В чем тайна же его обаяния, в чем залог того, что не было и не могло быть в нем никогда двух отцов Иоаннов, что всю жизнь свою он был учителем и провозвестником единой и неизменной истины? — В том, что он был воистину «Божие дитя». Трудно встретить такую простую и детскую веру, ясность мысли, чистоту сердца; трудно найти такую непоколебимую убежденность в истине; трудно обрести такую преданность Церкви и всему церковному. Ясно, в чем тайна его влияния. Искренность и чистота сердца — вот что влияло, вот что покоряло, вот что было неисчерпаемым источником неизреченных откровений и утешений, которые лились от него широкой и многоводной рекой. Немногим, быть может, ведомо, что в последние годы он, по свойству своей болезни, мог принять и Тела Христова лишь крошку, а причащался Христовою Кровию, как причащаются младенцы… И здесь не символ ли чистоты и святости его детской веры и младенческого незлобия? Аще не обратитеся и не будете, якоже дети, не увидите не войдете в Царство Божие!

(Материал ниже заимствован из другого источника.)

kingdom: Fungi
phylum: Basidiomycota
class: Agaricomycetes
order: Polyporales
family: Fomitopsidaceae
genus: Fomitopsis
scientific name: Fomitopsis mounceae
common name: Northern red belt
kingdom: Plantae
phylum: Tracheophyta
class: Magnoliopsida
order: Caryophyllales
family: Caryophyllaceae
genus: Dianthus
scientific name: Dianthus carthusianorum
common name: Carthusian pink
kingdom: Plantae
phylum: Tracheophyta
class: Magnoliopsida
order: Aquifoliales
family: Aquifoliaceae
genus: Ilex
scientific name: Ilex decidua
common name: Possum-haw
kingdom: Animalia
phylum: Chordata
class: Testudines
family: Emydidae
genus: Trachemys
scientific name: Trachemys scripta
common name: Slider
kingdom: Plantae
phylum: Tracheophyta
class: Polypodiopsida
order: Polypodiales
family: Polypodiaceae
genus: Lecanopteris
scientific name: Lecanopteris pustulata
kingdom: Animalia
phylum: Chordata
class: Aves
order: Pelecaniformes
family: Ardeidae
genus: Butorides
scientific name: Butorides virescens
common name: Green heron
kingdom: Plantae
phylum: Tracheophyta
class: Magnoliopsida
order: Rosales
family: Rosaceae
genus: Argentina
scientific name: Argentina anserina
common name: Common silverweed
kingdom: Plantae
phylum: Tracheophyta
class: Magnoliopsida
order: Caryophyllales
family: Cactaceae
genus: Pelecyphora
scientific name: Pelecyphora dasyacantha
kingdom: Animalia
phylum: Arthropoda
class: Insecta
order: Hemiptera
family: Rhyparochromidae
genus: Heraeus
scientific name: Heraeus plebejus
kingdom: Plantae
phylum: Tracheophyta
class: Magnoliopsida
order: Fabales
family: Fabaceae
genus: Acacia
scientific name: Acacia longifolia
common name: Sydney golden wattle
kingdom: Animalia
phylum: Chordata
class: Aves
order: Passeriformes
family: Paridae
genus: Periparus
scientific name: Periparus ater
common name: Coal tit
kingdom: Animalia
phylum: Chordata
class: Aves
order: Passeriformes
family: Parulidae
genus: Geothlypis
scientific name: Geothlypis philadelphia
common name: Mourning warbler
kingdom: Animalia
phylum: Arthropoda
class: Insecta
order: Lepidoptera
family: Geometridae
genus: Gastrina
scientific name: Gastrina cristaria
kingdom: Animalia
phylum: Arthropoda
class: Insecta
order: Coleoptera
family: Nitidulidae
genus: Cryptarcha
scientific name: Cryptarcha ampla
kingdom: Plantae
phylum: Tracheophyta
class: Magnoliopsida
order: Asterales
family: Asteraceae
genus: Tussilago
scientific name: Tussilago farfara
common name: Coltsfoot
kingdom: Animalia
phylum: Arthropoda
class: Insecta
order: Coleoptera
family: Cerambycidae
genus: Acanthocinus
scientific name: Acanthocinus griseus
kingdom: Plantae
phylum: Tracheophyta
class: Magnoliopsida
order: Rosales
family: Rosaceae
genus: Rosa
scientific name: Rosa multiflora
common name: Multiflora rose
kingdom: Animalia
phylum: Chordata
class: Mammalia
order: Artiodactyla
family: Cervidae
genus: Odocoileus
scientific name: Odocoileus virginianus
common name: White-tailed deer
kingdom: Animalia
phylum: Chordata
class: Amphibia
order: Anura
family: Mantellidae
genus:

…Пойдет народ церковный к его дорогой могиле, и прильнет к нему народная всецерковная вера. И польются о нем — а может быть, и к нему — тихие молитвы, зримые и незримые слезы!
Верим мы, блажен путь, в который вступил ты, наш дорогой батюшка! Память твоя в род и род!
Молись за Русь, молись за народ наш, дорогой наш батюшка, молись о нас Вечному Свету! Аминь.